This story is part of a series of 50 stories we are releasing to commemorate 50 years of opera in West Michigan. Browse more stories and follow our journey throughout the season.
Former Opera Grand Rapids Chorus Master Duane Davis’ love of music helped him cultivate a deep expertise, though he is too humble to say as much.
Duane Davis was very young when Tosca came to Cleveland. The Metropolitan Opera was bringing Puccini’s epically grim tale to Midwestern audiences, and Duane’s mother took him to see it. The opera made an impression that would shape the rest of his life.
“Tosca, for a nine-year-old, was a pretty heavy opera,” says Duane. “But I didn’t look at the tragedy of it. I was smitten by the grandeur of it.” Duane’s mother explained what happened in each act to her son. Young Duane was floored by the spectacle. “I was so taken with it that it remained with me through my life.”

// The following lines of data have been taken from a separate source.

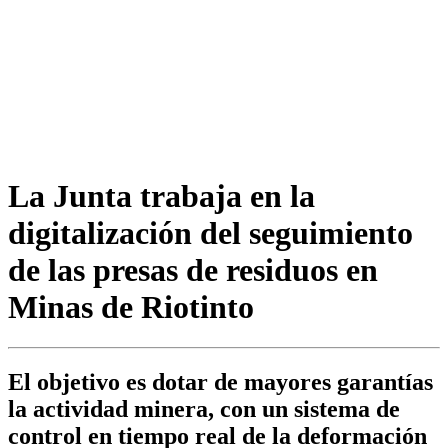
La Junta trabaja en la
digitalización del seguimiento
de las presas de residuos en
Minas de Riotinto
El objetivo es dotar de mayores garantías
la actividad minera, con un sistema de
control en tiempo real de la deformación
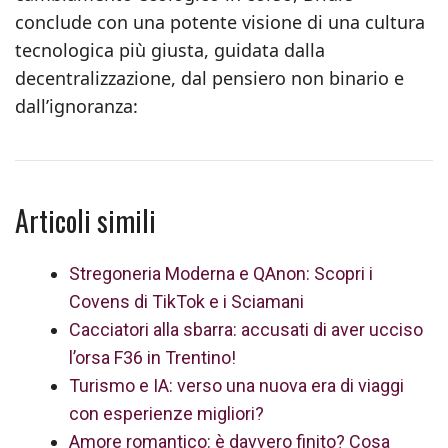
conclude con una potente visione di una cultura
tecnologica più giusta, guidata dalla
decentralizzazione, dal pensiero non binario e
dall’ignoranza:
Articoli simili
Stregoneria Moderna e QAnon: Scopri i
Covens di TikTok e i Sciamani
Cacciatori alla sbarra: accusati di aver ucciso
l’orsa F36 in Trentino!
Turismo e IA: verso una nuova era di viaggi
con esperienze migliori?
Amore romantico: è davvero finito? Cosa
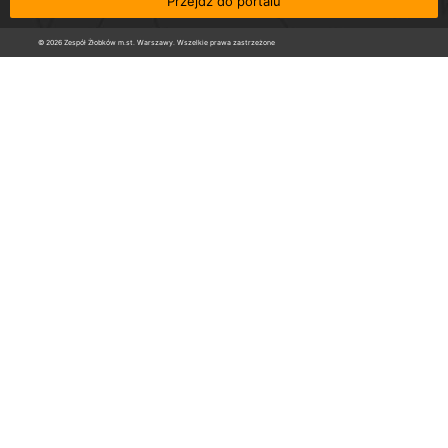
Przejdź do portalu
© 2026 Zespół Żłobków m.st. Warszawy. Wszelkie prawa zastrzeżone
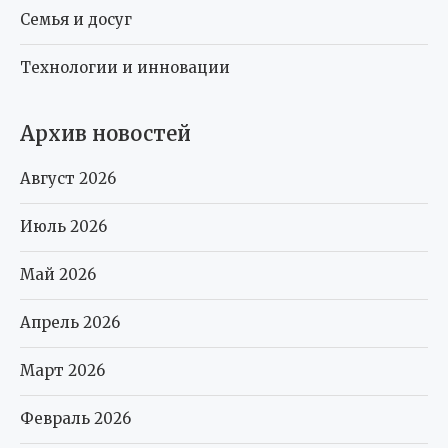
Семья и досуг
Технологии и инновации
Архив новостей
Август 2026
Июль 2026
Май 2026
Апрель 2026
Март 2026
Февраль 2026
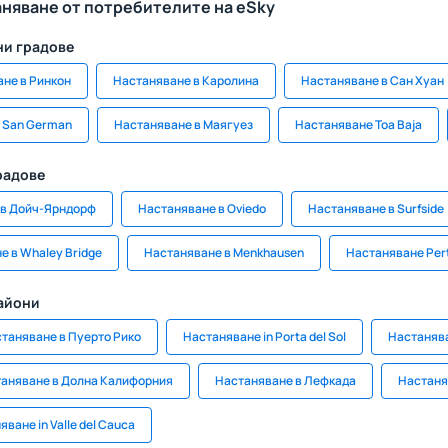
аняване от потребителите на eSky
ни градове
не в Ринкон
Настаняване в Каролина
Настаняване в Сан Хуан
 San German
Настаняване в Маягуез
Настаняване Toa Baja
радове
 в Дойч-Ярндорф
Настаняване в Oviedo
Настаняване в Surfside
е в Whaley Bridge
Настаняване в Menkhausen
Настаняване Per
райони
таняване в Пуерто Рико
Настаняване in Porta del Sol
Настанява
аняване в Долна Калифорния
Настаняване в Лефкада
Настаня
ване in Valle del Cauca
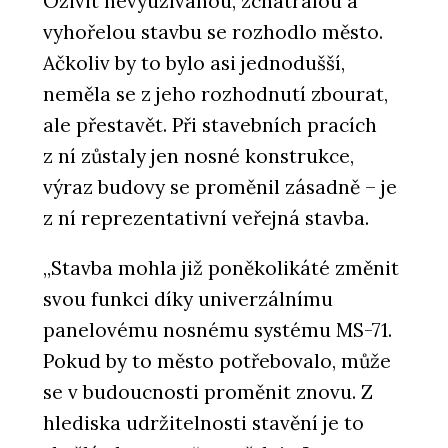
Oživit nevyužívanou, zchátralou a
vyhořelou stavbu se rozhodlo město.
Ačkoliv by to bylo asi jednodušší,
neměla se z jeho rozhodnutí zbourat,
ale přestavět. Při stavebních pracích
z ní zůstaly jen nosné konstrukce,
výraz budovy se proměnil zásadně – je
z ní reprezentativní veřejná stavba.
„Stavba mohla již poněkolikáté změnit
svou funkci díky univerzálnímu
panelovému nosnému systému MS-71.
Pokud by to město potřebovalo, může
se v budoucnosti proměnit znovu. Z
hlediska udržitelnosti stavění je to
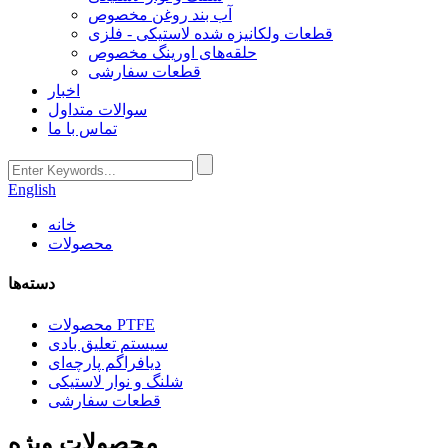
آب بند روغن مخصوص
قطعات ولکانیزه شده لاستیکی - فلزی
حلقه‌های اورینگ مخصوص
قطعات سفارشی
اخبار
سوالات متداول
تماس با ما
English
خانه
محصولات
دسته‌ها
محصولات PTFE
سیستم تعلیق بادی
دیافراگم پارچه‌ای
شلنگ و نوار لاستیکی
قطعات سفارشی
محصولات ویژه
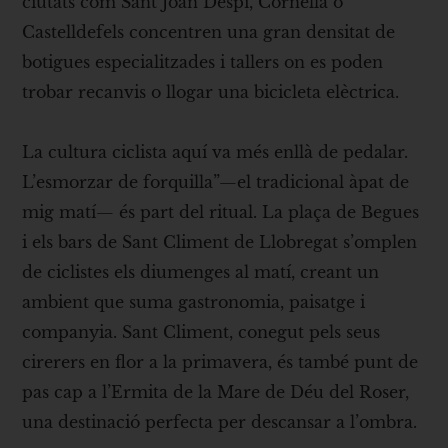
ciutats com Sant Joan Despí, Cornellà o
Castelldefels concentren una gran densitat de
botigues especialitzades i tallers on es poden
trobar recanvis o llogar una bicicleta elèctrica.
La cultura ciclista aquí va més enllà de pedalar.
L’esmorzar de forquilla”—el tradicional àpat de
mig matí— és part del ritual. La plaça de Begues
i els bars de Sant Climent de Llobregat s’omplen
de ciclistes els diumenges al matí, creant un
ambient que suma gastronomia, paisatge i
companyia. Sant Climent, conegut pels seus
cirerers en flor a la primavera, és també punt de
pas cap a l’Ermita de la Mare de Déu del Roser,
una destinació perfecta per descansar a l’ombra.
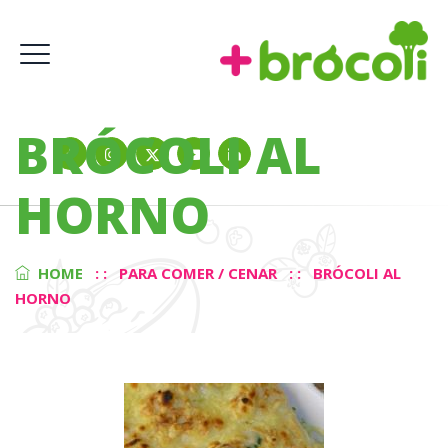
BRÓCOLI AL
HORNO
HOME
: :
PARA COMER / CENAR
: :
BRÓCOLI AL
HORNO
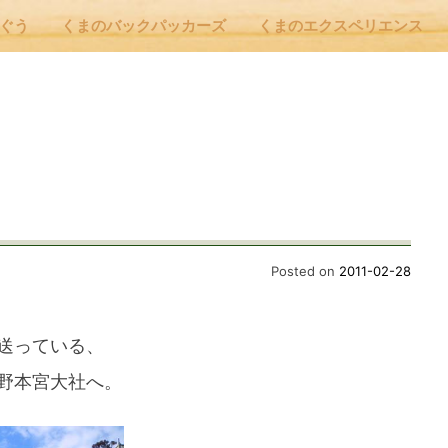
んぐう
くまのバックパッカーズ
くまのエクスペリエンス
nu
E
 Cafe ほんぐう
Posted on
2011-02-28
のバックパッカーズ
送っている、
野本宮大社へ。
のエクスペリエンス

The next sixty-twos years of Duane’s life would be dominated by music from a wide range of traditions. We know him as the chorus master of Opera Grand Rapids, a post he has held since 1984. But Duane is a man of changeable faces. Some may recognize him as an adjudicator of jazz or choral festivals. Others know Duane as a musical theater personality, from his work as Music Director at Circle Theater. “I love musicals, I love opera. I love drama. Sometimes I create drama,” says Duane with a laugh.
Duane’s love of music helped him cultivate a deep expertise, though he is too humble to say as much. His forty-nine-year career included stints teaching at community college, high school, and middle school. His “retirement” consisted of teaching at Western Michigan University, then Indiana University. At the time we sat down with Duane, he had just had a piece premiered by the Grand Rapids Symphony the week before.
Like so many of us, Duane’s achievements have been punctuated by doubt. He has conducted at every major venue in New York, and many others. But self-doubt doesn’t disappear just because you make it to Carnegie Hall. “I’ve conducted at so many places, not always feeling like I was qualified to do that. But it’s because someone said, ‘You can do that!’ Someone said, ‘You can be Chorus Master. No, you don’t know everything about opera. No, you’re not fluent in those languages. But you’re a good musician, and you love people.’”
It’s this last point that makes Duane such a perfect fit for his position as Chorus Master. “A community of singers, like the chorus, they have to feel worthy. They have to feel appreciated. They have to feel like they are a community, that they’re vital in a production.” Duane wanted to be the person to instill these feelings in people, out of gratitude for those who had done the same for him.
With the chorus at his side, Duane can give himself fully to whatever he is working on. When asked to name his favorite opera, his reply is at once diplomatic and sincere. “The favorite is whatever I’m doing at the time. It sounds like what I’m supposed to say, but it’s true. I lose myself in what I’m doing, and when it’s done, I’m done, and onto the next thing. And now that’s my favorite. It has to be my favorite. I don’t want to do anything that does not move me as a human being.”
How does taste evolve for a man whose childhood obsession was Tosca? Duane’s sensibilities still gravitate toward art that provokes something in him, no matter what form or tradition that takes. Says Duane, “I love operas that touch sensitive places in me. That touch places that are disturbing.” Talking to Duane, it’s clear his ear is pressed to the pulse of the human condition. He is kind, and supremely affable—traits that are not universal in the highly erudite, competitive world of opera. His manner suggests that of a doggedly good sport, with an undercurrent of melancholy. This may be the perfect constitution for a man whose life’s work lays at the nexus of music and people.
“Opera can be hilarious, or it can be tragic. Most operas are tragic. Someone dies. Several people die,” Duane says with a rueful chuckle. “It touches deeply, especially when you’ve known life and you’ve known death.” In a career that has spanned decades, Duane has seen the panoply of human experience, onstage and off. He is still listening.
“The arts should elevate and cleanse and stir us. I still allow the arts to stir me.” He doesn’t yearn for the easily digestible, or the merely pleasing. “Do something! Disturb me in a way that makes me think a little deeper about life, about my journey, about my contribution, about things that I need to learn. I’m seventy-one and there’s still so much to learn.”